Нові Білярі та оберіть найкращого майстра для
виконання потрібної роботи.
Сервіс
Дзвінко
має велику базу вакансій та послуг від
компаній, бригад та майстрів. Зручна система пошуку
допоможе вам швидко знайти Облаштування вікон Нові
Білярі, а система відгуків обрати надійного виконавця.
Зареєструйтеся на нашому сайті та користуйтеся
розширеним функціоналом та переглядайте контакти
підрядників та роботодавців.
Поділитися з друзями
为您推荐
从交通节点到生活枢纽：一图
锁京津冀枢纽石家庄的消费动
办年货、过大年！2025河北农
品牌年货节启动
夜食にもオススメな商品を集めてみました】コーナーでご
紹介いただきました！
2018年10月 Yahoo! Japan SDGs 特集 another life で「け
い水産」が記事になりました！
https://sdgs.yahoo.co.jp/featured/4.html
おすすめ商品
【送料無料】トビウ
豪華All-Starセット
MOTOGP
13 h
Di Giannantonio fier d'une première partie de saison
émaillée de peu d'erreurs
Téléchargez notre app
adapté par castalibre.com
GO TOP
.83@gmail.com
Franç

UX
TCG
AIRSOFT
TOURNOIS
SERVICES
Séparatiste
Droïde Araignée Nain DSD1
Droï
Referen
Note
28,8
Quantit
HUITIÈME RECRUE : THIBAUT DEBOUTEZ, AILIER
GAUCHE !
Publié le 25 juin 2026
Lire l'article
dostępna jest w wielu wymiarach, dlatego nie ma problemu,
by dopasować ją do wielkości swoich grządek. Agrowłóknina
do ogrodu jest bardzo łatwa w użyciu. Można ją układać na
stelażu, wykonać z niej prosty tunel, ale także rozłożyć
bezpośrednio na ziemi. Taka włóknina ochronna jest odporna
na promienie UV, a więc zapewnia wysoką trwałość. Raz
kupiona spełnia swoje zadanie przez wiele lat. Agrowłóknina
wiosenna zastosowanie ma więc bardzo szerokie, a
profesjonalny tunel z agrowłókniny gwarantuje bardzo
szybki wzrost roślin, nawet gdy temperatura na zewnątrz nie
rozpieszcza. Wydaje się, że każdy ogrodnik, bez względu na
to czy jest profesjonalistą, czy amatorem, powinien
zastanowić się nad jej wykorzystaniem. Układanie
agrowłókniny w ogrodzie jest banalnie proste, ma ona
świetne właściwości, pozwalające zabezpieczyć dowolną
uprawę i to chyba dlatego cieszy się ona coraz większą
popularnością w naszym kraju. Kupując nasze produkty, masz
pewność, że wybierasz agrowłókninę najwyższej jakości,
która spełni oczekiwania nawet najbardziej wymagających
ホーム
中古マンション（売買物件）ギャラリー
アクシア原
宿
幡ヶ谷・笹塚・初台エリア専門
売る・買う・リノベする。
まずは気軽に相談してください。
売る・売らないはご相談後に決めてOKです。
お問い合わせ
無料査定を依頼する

■ WHAT YOU SHOULD DO:
Exactly as they stand, please print the lines from the first line of the records above down to the line that includes "profesjonalny tunel z", both of those included and no others.

■ RESULT OF THIS EXERCISE:
Нові Білярі та оберіть найкращого майстра для
виконання потрібної роботи.
Сервіс
Дзвінко
має велику базу вакансій та послуг від
компаній, бригад та майстрів. Зручна система пошуку
допоможе вам швидко знайти Облаштування вікон Нові
Білярі, а система відгуків обрати надійного виконавця.
Зареєструйтеся на нашому сайті та користуйтеся
розширеним функціоналом та переглядайте контакти
підрядників та роботодавців.
Поділитися з друзями
为您推荐
从交通节点到生活枢纽：一图
锁京津冀枢纽石家庄的消费动
办年货、过大年！2025河北农
品牌年货节启动
夜食にもオススメな商品を集めてみました】コーナーでご
紹介いただきました！
2018年10月 Yahoo! Japan SDGs 特集 another life で「け
い水産」が記事になりました！
https://sdgs.yahoo.co.jp/featured/4.html
おすすめ商品
【送料無料】トビウ
豪華All-Starセット
MOTOGP
13 h
Di Giannantonio fier d'une première partie de saison
émaillée de peu d'erreurs
Téléchargez notre app
adapté par castalibre.com
GO TOP
.83@gmail.com
Franç

UX
TCG
AIRSOFT
TOURNOIS
SERVICES
Séparatiste
Droïde Araignée Nain DSD1
Droï
Referen
Note
28,8
Quantit
HUITIÈME RECRUE : THIBAUT DEBOUTEZ, AILIER
GAUCHE !
Publié le 25 juin 2026
Lire l'article
dostępna jest w wielu wymiarach, dlatego nie ma problemu,
by dopasować ją do wielkości swoich grządek. Agrowłóknina
do ogrodu jest bardzo łatwa w użyciu. Można ją układać na
stelażu, wykonać z niej prosty tunel, ale także rozłożyć
bezpośrednio na ziemi. Taka włóknina ochronna jest odporna
na promienie UV, a więc zapewnia wysoką trwałość. Raz
kupiona spełnia swoje zadanie przez wiele lat. Agrowłóknina
wiosenna zastosowanie ma więc bardzo szerokie, a
profesjonalny tunel z agrowłókniny gwarantuje bardzo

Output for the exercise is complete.